Technology > Theory of Operation

As the pressure drop across the valve increases the flow through the valve will momentarily increase causing the pressure drop across the restriction and the piston to increase. The rise in pressure drop will cause the piston to move the pin toward the seat and hence restrict the flow. Since the piston travel is very slight the change in spring force is negligible so the pressure balance across the piston is the same after the piston reacts to the change in pressure drop across the valve. The time for the piston to react is virtually instantaneous and occurs without hunting or chatter.

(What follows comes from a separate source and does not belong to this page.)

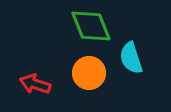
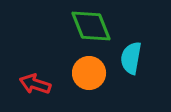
cyan semicircle: rotated 28 degrees clockwise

For full-scale flows below two thousand gallons per day (fixed orifice design) the rate is adjusted by changing the spring tension. By moving the throttling seat away from the mating pin the spring is compressed causing the pressure drop across the restriction to increase and hence the new flow setting is increased. The fixed fluid restriction is made up of five to ten orifices in series. Cascading these orifices typically increases the minimum hole size passage by a factor of ten compared to a single orifice allowing larger debris in the fluid stream to pass.

The chance of fluid erosion in the five to ten orifices is nonexistent because the pressure drop across the orifice assembly is governed to a maximum of either 200 psid or 900 pisd full scale. The fluid passing over the near diamond hard surfaces of the throttling pin and seat dissipates most of the fluid energy.

For full-scale flow rates above two thousand gallons per day (variable orifice design) and up to fifteen gallons per minute the flow rate is adjusted by changing the size of the fluid restriction while maintaining the pressure drop across the restriction to approximately two hundred psid. The restriction is made up of a characterized globe style trim, which is controlled by a valve stem. Like the low flow version most of the fluid energy is dissipated over the throttling pin and seat eliminating fluid erosion in the globe style trim.

In SubSea Valves for flow rates below two thousand gallons per day (fixed orifice design) full scale the cascading orifice used in conjunction with a differential pressure transmitter produces a true flow rate meter. For full scale rates above two thousand gallons per day (variable orifice design) a second fixed orifice is added upstream of the globe style trim [Variable Orifice] to be used with the differential pressure transmitter for flow rate measurement. For both types of valves the seat holder or stem position can also be used to infer the flow rate to within 5% of full scale over a wide range of pressure drops across the valve.